____ Source text

Recently BMC Corporation announced their entry into the data warehouse systems management environment. BMC announced a number of systems management products for data warehousing, but the two most notable products were the ChangeDataMove and DataReach. ChangeDataMove is designed to allow incremental updates and changes that occur in the operational transaction processing environment to be reflected in the data warehouse. The generic name for the technology that BMC has built is typically known as "changed data capture." Changed data capture has long been one of the essential missing ingredients of the data warehouse environment. Technically speaking, prior to BMC's entry, there have been changed data capture products in the marketplace. But these early products have had some notable limitations, and it is fair to say that the BMC entry is one of the first industrial-strength changed data capture products on the market and is certainly the most technologically advanced.
Earlier changed data capture products trapped the incremental changes in the log or journal tape that is created in the operational environment as a byproduct of operational transaction processing. The log tape provided a convenient location for operational changes to be read and used as a source of data to be updated/refreshed into the data warehouse.
BMC's ChangeDataMove operates at a fundamentally different level than the other log- based products. BMC's ChangeDataMove selects the changed records during the actual I/O operation in the operational environment, as the data is being altered. In IMS and VSAM, the change is captured in the same unit of work as the operational transactions. In DB2, IBM's instrumentation facility is used to capture data changes. This allows the data changes to be captured almost instantaneously, much faster than if a log tape were used. The speed that is possible opens up the door to support of a data warehouse or an operational data store (ODS). BMC's ChangeDataMove services the movement of data from IMS, DB2 and VSAM to Oracle, DB2 and SQL Server. ChangeDataMove is especially applicable when only a small portion of a database has been changed.
There are many advantages to industrial-strength changed data capture:
- No full table scan of the online transaction DBMS is required,
- Only data that has changed needs to be transformed and transported to the target, and
- Targets can be kept current and consistent with the source databases. (This is particularly suitable for supporting class I ODSs as well as classical data warehouses.)
For a shop that is getting ready to go into data warehousing and has a significant volume of data and/or transactions to be processed, changed data capture makes imminent sense.

________
____ Given data

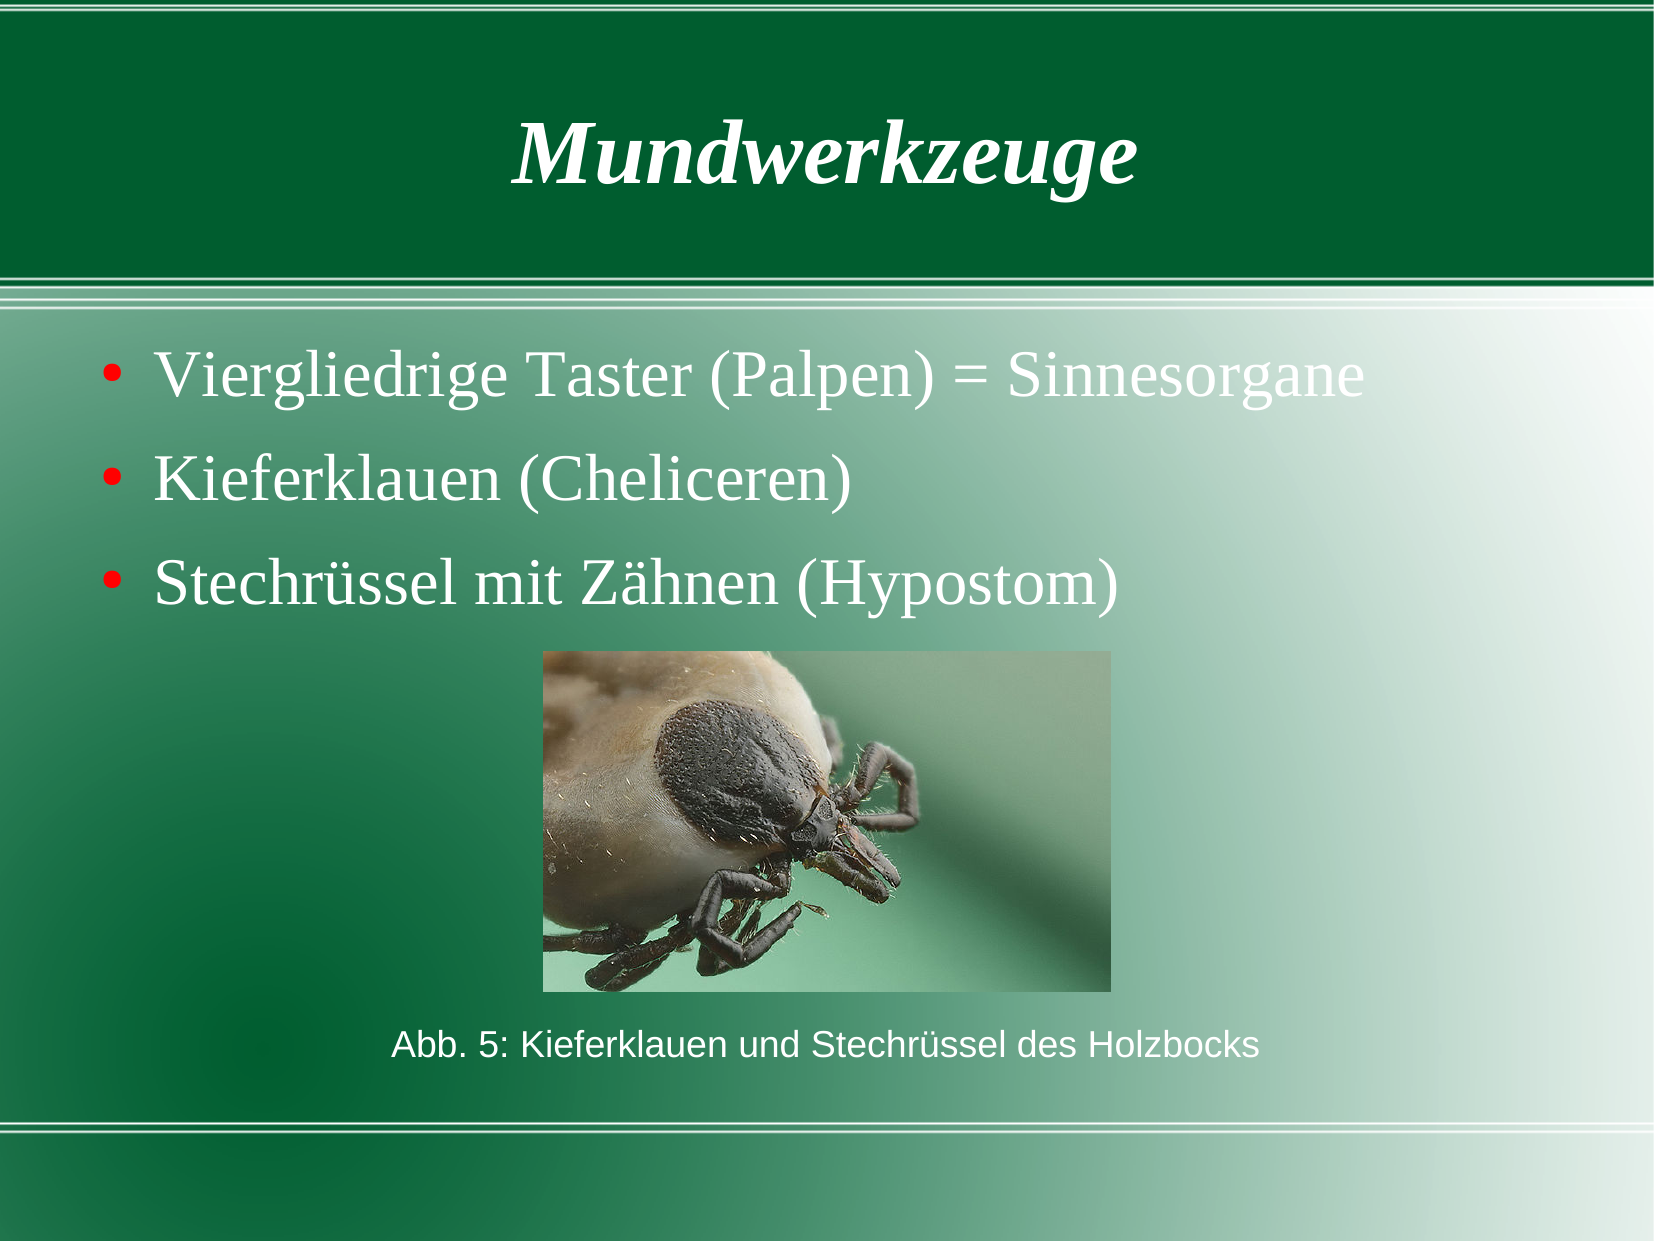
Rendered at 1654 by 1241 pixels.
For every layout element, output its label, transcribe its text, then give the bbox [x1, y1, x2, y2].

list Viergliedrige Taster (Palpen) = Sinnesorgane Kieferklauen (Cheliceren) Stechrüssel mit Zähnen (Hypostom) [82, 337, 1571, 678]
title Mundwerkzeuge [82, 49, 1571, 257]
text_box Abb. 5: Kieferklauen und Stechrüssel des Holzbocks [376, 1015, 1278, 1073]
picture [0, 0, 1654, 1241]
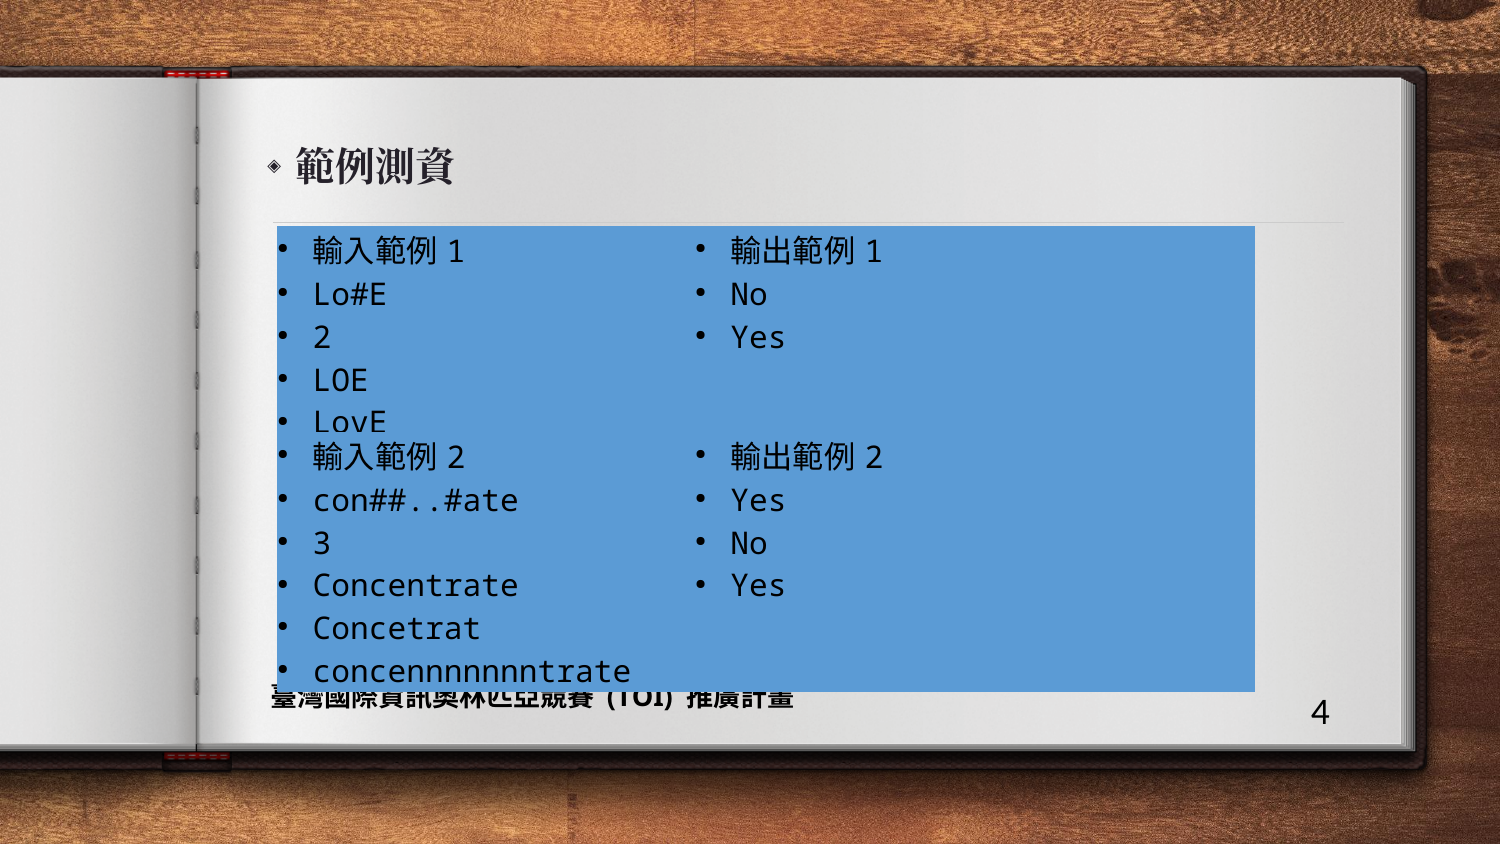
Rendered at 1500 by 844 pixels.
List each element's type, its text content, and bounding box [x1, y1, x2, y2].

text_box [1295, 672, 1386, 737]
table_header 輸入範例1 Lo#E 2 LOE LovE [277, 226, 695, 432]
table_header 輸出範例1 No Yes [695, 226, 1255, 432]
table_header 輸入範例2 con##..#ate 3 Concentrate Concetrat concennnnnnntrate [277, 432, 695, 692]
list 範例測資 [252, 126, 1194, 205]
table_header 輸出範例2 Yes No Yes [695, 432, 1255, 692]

________
____ Given data

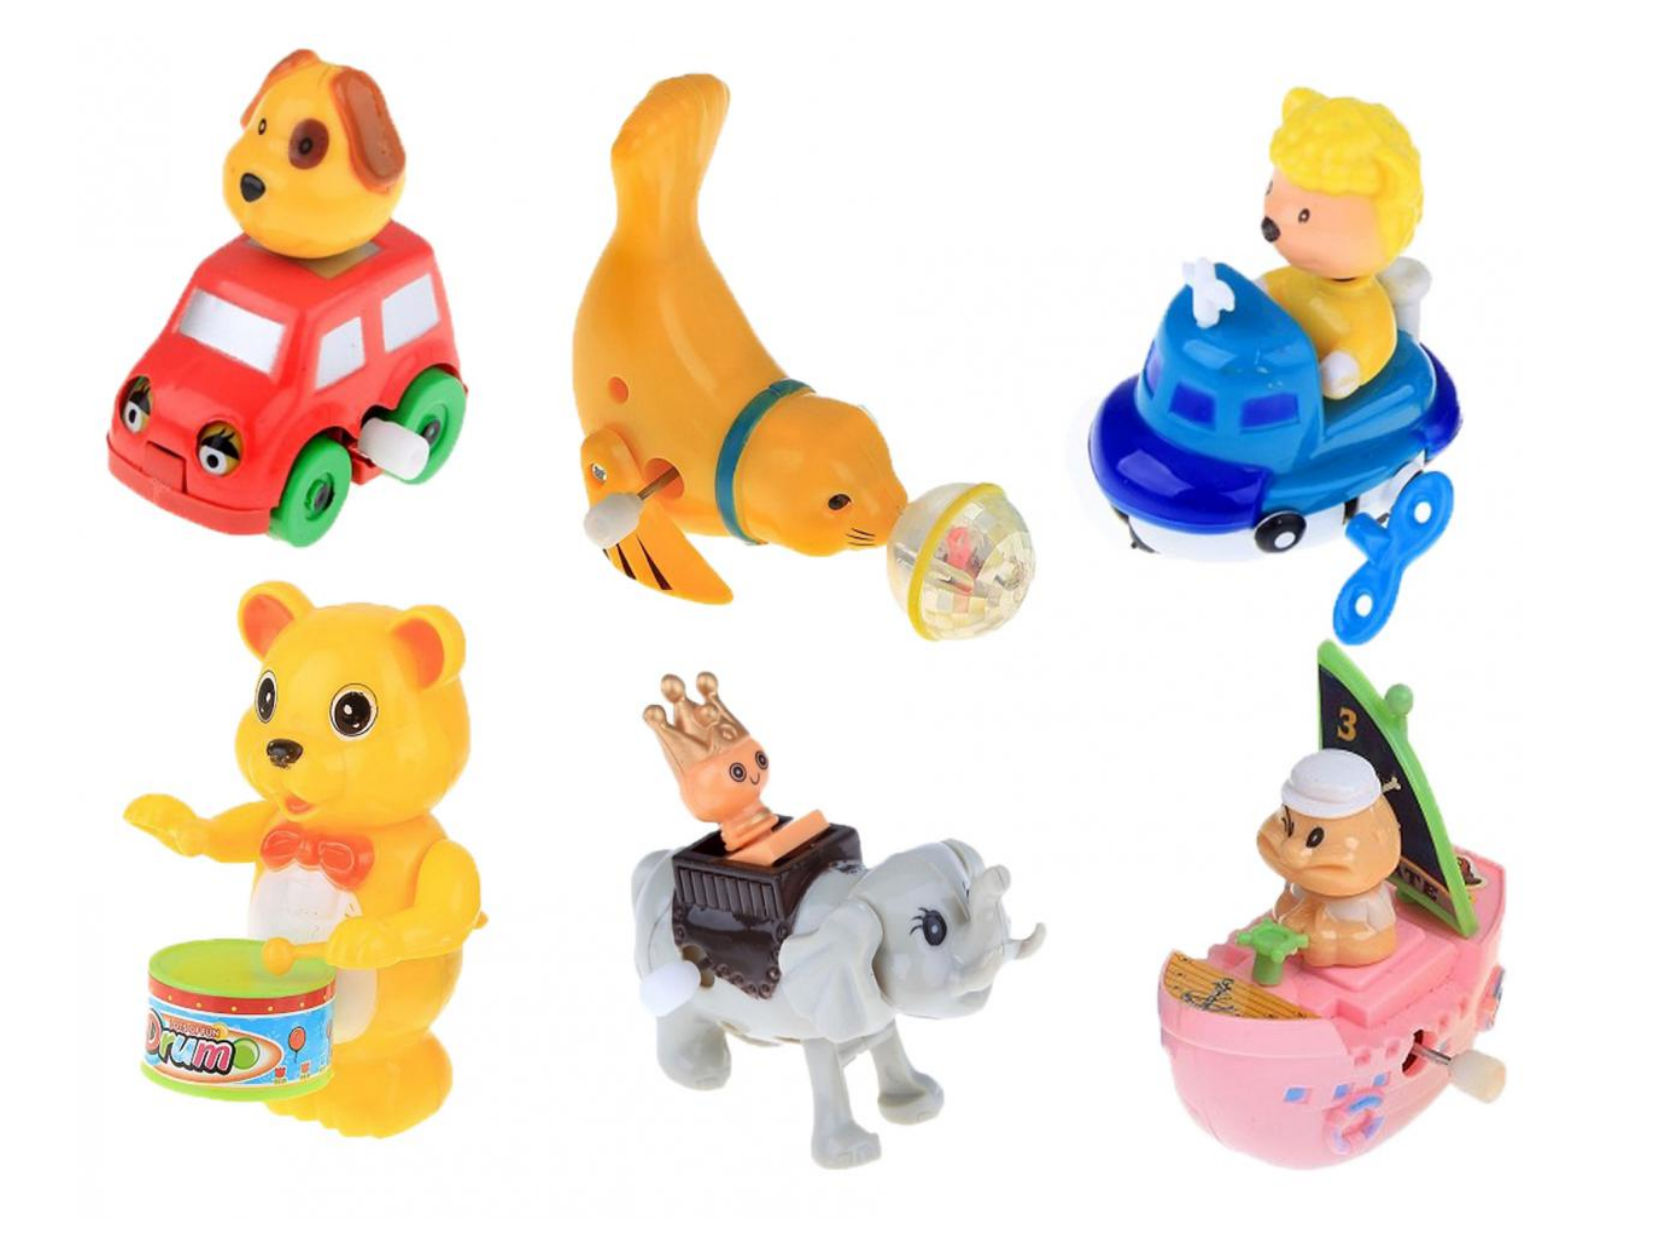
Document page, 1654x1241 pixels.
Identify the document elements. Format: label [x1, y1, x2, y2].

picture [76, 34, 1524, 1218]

________
____ Given data

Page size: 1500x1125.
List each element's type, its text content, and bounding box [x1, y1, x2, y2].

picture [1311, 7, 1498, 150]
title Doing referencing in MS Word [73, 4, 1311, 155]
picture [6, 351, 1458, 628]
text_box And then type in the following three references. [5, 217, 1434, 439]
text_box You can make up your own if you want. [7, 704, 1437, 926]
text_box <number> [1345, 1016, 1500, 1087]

________

**Objectives**
**A)** In the changed data capture article, why can ChangeDataMove capture data changes faster than the log-based products? Answer in one to three sentences.
**B)** Using the changed data capture article, decide whether each statement agrees with it: (i) ChangeDataMove moves data from IMS, DB2 and VSAM to Oracle, DB2 and SQL Server; (ii) BMC's product was the first changed data capture product on the market; (iii) industrial-strength changed data capture requires a full table scan of the online transaction DBMS. Answer yes or no for each and quote the deciding words.
**C)** Retype the part of the changed data capture article that begins at the words "There are many" and stops after "makes imminent sense.".

**Expected results**
**A)** ChangeDataMove selects the changed records during the actual I/O operation in the operational environment, as the data is being altered. This lets the changes be captured almost instantaneously, much faster than if a log tape were used.

**B)**
(i) Yes: "BMC's ChangeDataMove services the movement of data from IMS, DB2 and VSAM to Oracle, DB2 and SQL Server."
(ii) No: "prior to BMC's entry, there have been changed data capture products in the marketplace."
(iii) No: "No full table scan of the online transaction DBMS is required"

**C)**
There are many advantages to industrial-strength changed data capture:
- No full table scan of the online transaction DBMS is required,
- Only data that has changed needs to be transformed and transported to the target, and
- Targets can be kept current and consistent with the source databases. (This is particularly suitable for supporting class I ODSs as well as classical data warehouses.)
For a shop that is getting ready to go into data warehousing and has a significant volume of data and/or transactions to be processed, changed data capture makes imminent sense.